Here's a c++ example of how you would do that:
test.cpp
#include <string>
#include <iostream>
#include <sstream>
int main()
{
int *p; // declare a pointer to an int.
std::ostringstream oss; // create a stringstream
std::string s; // create a string
// this takes the value of p (the memory address), converts it to
// the hexadecimal textual representation, and puts it in the stream
oss << std::hex << p;
// Get a std::string from the stream
s = oss.str();
// Display the string
std::cout << s << std::endl;
}
Sample output:
roach$ g++ -o test test.cpp
roach$ ./test
0x7fff68e07730
It's worth noting that the same thing is needed when you want to see the base10 (decimal) representation of a number - you have to convert it to a string. Everything in memory is stored in binary (base2)
On most 64-bit targets, int is still 32-bit, while pointer is 64bit, so it won't work.
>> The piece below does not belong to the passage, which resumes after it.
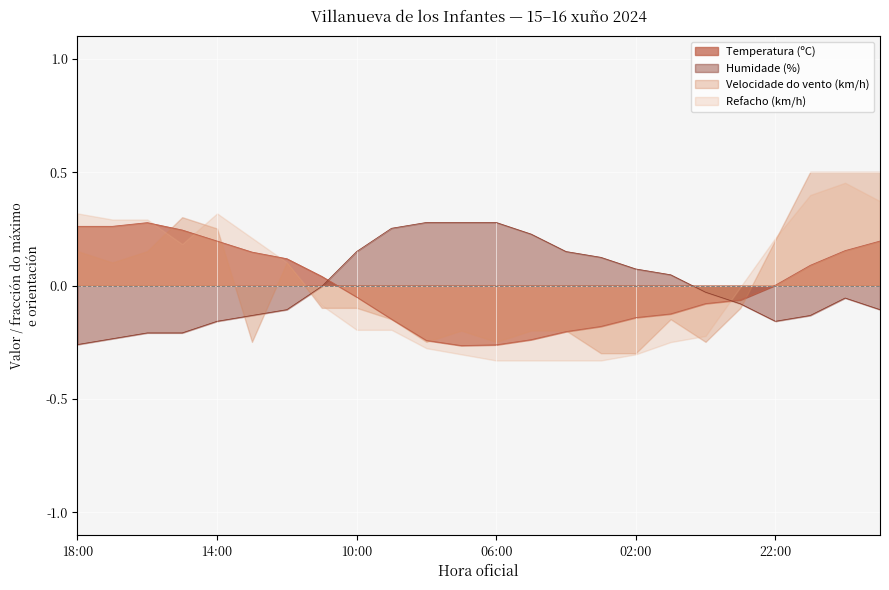

Which series has the largest range (max minus min)?

Velocidade do vento (km/h)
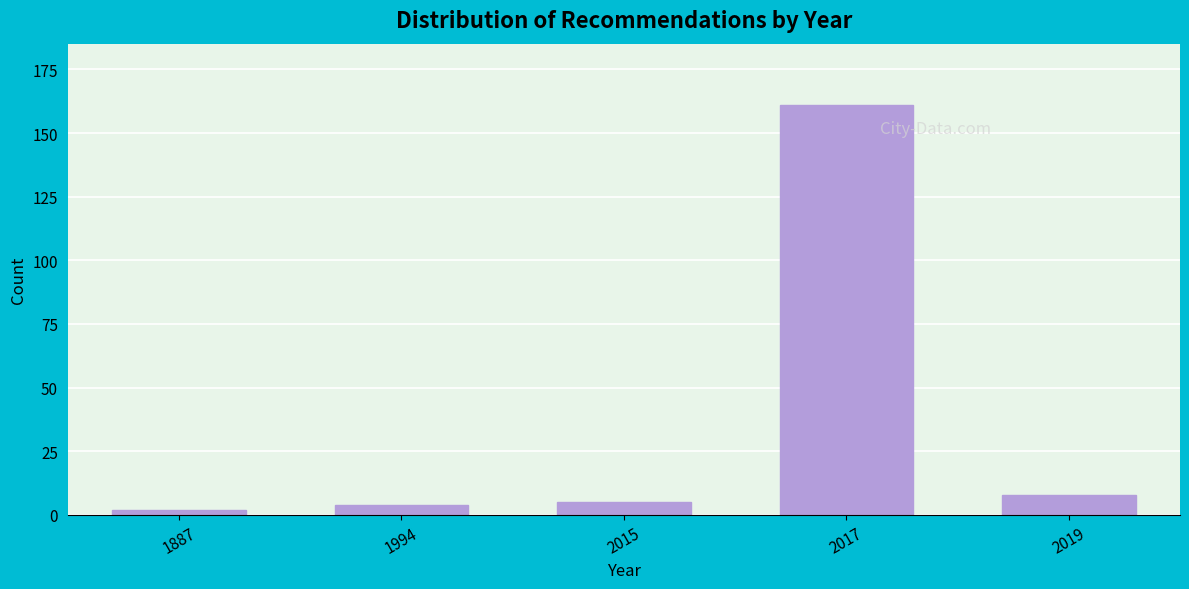

Reading left to right, transcribe all the data shown in this chart.

1887=2	1994=4	2015=5	2017=161	2019=8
http://en.wikipedia.org/wiki/64-bit#64-bit_data_models
What you probably want is to use std::ostream's formatting of addresses:
int x(0);
std::cout << &x << '\n';
As to the length of the produced string, you need to determine the size of the respective pointer: for each used byte the output will use two hex digit because each hex digit can represent 16 values. All bytes are typically used even if it is unlikely that you have memory for all bytes e.g. when the size of pointers is 8 bytes as happens on 64 bit systems. This is because the stacks often grow from the biggest address downwards while the executable code start at the beginning of the address range (well, the very first page may be unused to cause segmentation violations if it is touched in any way). Above the executable code live some data segments, followed by the heap, and lots of unused pages.
There is question addressing similar topic:
https://stackoverflow.com/a/2369593/1010666
Summary: do not try to write pointers into non-pointer variable.
If you need to print out the pointer value, there are other solutions.